It is not the kind of warfare our military leaders were taught to combat at West Point. In fact our fighting forces are equipped with the most advanced and sophisticated war machines ever devised by man. We have the ability to use computerized drones that deliver bombs to satellite guided targets with pinpoint accuracy. And we are doing that.

The problem is – we can’t always distinguish the enemy soldier from an innocent farm worker. They dress alike. They pray together in the mosques. They live in the same villages and farms. The difference may be only in their mindset, and the fact that one man might suddenly produce a weapon from his clothing and attack while the other might befriend, or at least be indifferent to the advance of an American soldier.

This is why our bombing campaign against key Al Qaeda operatives usually always kills people who may be innocent civilians, including women and children, who happened to be too close to the target. The degree of innocence might be argued. During the Vietnam campaign, for example, village women and sometimes even the children suddenly attacked American soldiers without warning. That they are living in the same buildings with Al Qaeda soldiers, and acting as a form of camouflage, means these civilians probably aren’t innocent at all.

It was this kind of warfare that made Vietnam an impossible dilemma for American forces. And the same kind of guerrilla strategy is why great armies of the past failed to win in Afghanistan, and why experienced military advisors are warning that it is a mistake for President Obama to try to win. Even 100,000 highly trained soldiers with the latest technical fighting equipment will not defeat an invisible foe.

The best strategy yet devised appears to be the type of campaign that the Obama Administration and his military advisors are trying now. They are attacking Al Qaeda everywhere, where they can be found. And that takes a lot of very sophisticated work.

Yet the great challenge for the United States (and the world), is how to reign in the Al Qaeda. These fighters are extremists within the Islamic world who appear to wish to spread their fanaticism throughout the world. They claim responsibility for the 9-11 attack on America, and a multitude of similar bomb attacks in England, Pakistan, Yemen, and other parts of the world.

Al Qaeda has no national allegiance, so it was wrong of former President George W. Bush to attack Afghanistan because the plot to attack the United States was reportedly hatched by an Al Qaeda group hiding out in an Afghan mosque. While we are not experts in warfare, we believe Mr. Obama made a serious error in trusting his military advisors and escalating troop levels in Afghanistan. All we have done there is turn another radical Afghan sect, the Taliban, into yet a second terrorist group of guerrilla fighters, thus complicating the problem.

Obama’s new strategy, however, of using military advisors and drones to seek out and attack Al Qaeda forces in the places where they are known to be living and operating, in countries where we have not declared war, is a better idea. If Mr. Bush had used similar tactics when he went after Al Qaeda in 2001, he might have succeeded in stopping the band of radicals hiding out in the mountains of Afghanistan and neighboring Pakistan without great cost.
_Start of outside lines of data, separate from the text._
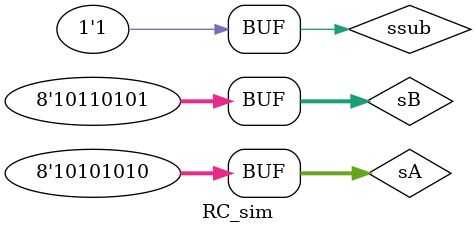
<source format=sv>
`timescale 1ns / 1ps


module RC_sim();

logic [7:0] sA,sB;
logic [8:0] sresult;
logic ssub;

RC_adder UUT(
.Ain(sA), .Bin(sB), .result(sresult),.sub(ssub)
);

initial begin 

sA = 8'b11111111;
sB = 8'b11111111;
ssub = 1'b0;
#10;
sA = 8'b01010111;
sB = 8'b01101101;
ssub = 1'b0;
#10;
sA = 8'b10110101;
sB = 8'b11011010;
ssub = 1'b0;
#10;
sA = 8'b10101010;
sB = 8'b10110101;
ssub = 1'b0;
#10;
sA = 8'b10101010;
sB = 8'b10110101;
ssub = 1'b1;
#10;

end

endmodule

</source>
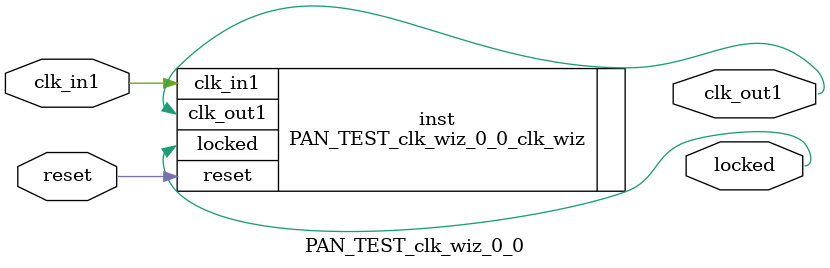
<source format=v>


`timescale 1ps/1ps

(* CORE_GENERATION_INFO = "PAN_TEST_clk_wiz_0_0,clk_wiz_v6_0_13_0_0,{component_name=PAN_TEST_clk_wiz_0_0,use_phase_alignment=false,use_min_o_jitter=false,use_max_i_jitter=false,use_dyn_phase_shift=false,use_inclk_switchover=false,use_dyn_reconfig=false,enable_axi=0,feedback_source=FDBK_AUTO,PRIMITIVE=MMCM,num_out_clk=1,clkin1_period=5.000,clkin2_period=10.0,use_power_down=false,use_reset=true,use_locked=true,use_inclk_stopped=false,feedback_type=SINGLE,CLOCK_MGR_TYPE=NA,manual_override=false}" *)

module PAN_TEST_clk_wiz_0_0 
 (
  // Clock out ports
  output        clk_out1,
  // Status and control signals
  input         reset,
  output        locked,
 // Clock in ports
  input         clk_in1
 );

  PAN_TEST_clk_wiz_0_0_clk_wiz inst
  (
  // Clock out ports  
  .clk_out1(clk_out1),
  // Status and control signals               
  .reset(reset), 
  .locked(locked),
 // Clock in ports
  .clk_in1(clk_in1)
  );

endmodule

</source>
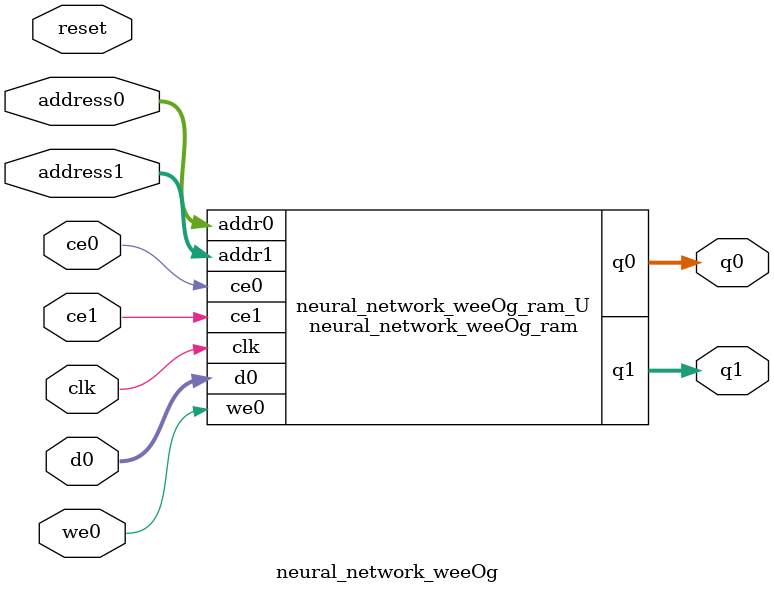
<source format=v>

`timescale 1 ns / 1 ps
module neural_network_weeOg_ram (addr0, ce0, d0, we0, q0, addr1, ce1, q1,  clk);

parameter DWIDTH = 16;
parameter AWIDTH = 4;
parameter MEM_SIZE = 10;

input[AWIDTH-1:0] addr0;
input ce0;
input[DWIDTH-1:0] d0;
input we0;
output reg[DWIDTH-1:0] q0;
input[AWIDTH-1:0] addr1;
input ce1;
output reg[DWIDTH-1:0] q1;
input clk;

(* ram_style = "distributed" *)reg [DWIDTH-1:0] ram[0:MEM_SIZE-1];




always @(posedge clk)  
begin 
    if (ce0) 
    begin
        if (we0) 
        begin 
            ram[addr0] <= d0; 
            q0 <= d0;
        end 
        else 
            q0 <= ram[addr0];
    end
end


always @(posedge clk)  
begin 
    if (ce1) 
    begin
            q1 <= ram[addr1];
    end
end


endmodule


`timescale 1 ns / 1 ps
module neural_network_weeOg(
    reset,
    clk,
    address0,
    ce0,
    we0,
    d0,
    q0,
    address1,
    ce1,
    q1);

parameter DataWidth = 32'd16;
parameter AddressRange = 32'd10;
parameter AddressWidth = 32'd4;
input reset;
input clk;
input[AddressWidth - 1:0] address0;
input ce0;
input we0;
input[DataWidth - 1:0] d0;
output[DataWidth - 1:0] q0;
input[AddressWidth - 1:0] address1;
input ce1;
output[DataWidth - 1:0] q1;



neural_network_weeOg_ram neural_network_weeOg_ram_U(
    .clk( clk ),
    .addr0( address0 ),
    .ce0( ce0 ),
    .d0( d0 ),
    .we0( we0 ),
    .q0( q0 ),
    .addr1( address1 ),
    .ce1( ce1 ),
    .q1( q1 ));

endmodule


</source>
The irony is that the Al Qaeda guerrillas were a CIA project that was established with the help of Osama bin Laden in about 1988 to help Afghan resistance defeat the Soviet Union. Special Forces helped finance, recruit, and train thousands of fighters from dozens of countries to get involved in that campaign.

The strategy worked, the Soviet Union was driven out of Afghanistan, but the monster we created now is spreading with operations established in various places around the world. The organization’s goal is to establish a pan-Islamic Caliphate that overthrows non-Islamic governments, expels Westerners and non-Muslims from Muslim countries, and continue its “holy war” until they have forcefully established what they believe is a “rule of God on Earth.”

The objective also is to purify the Islamic world from the elements of depravity. In other words, they seek to force their own brand of extremism on all people.

Sadly, if we cannot reason with them, it is going to take extreme measures to stop the evil thing we created.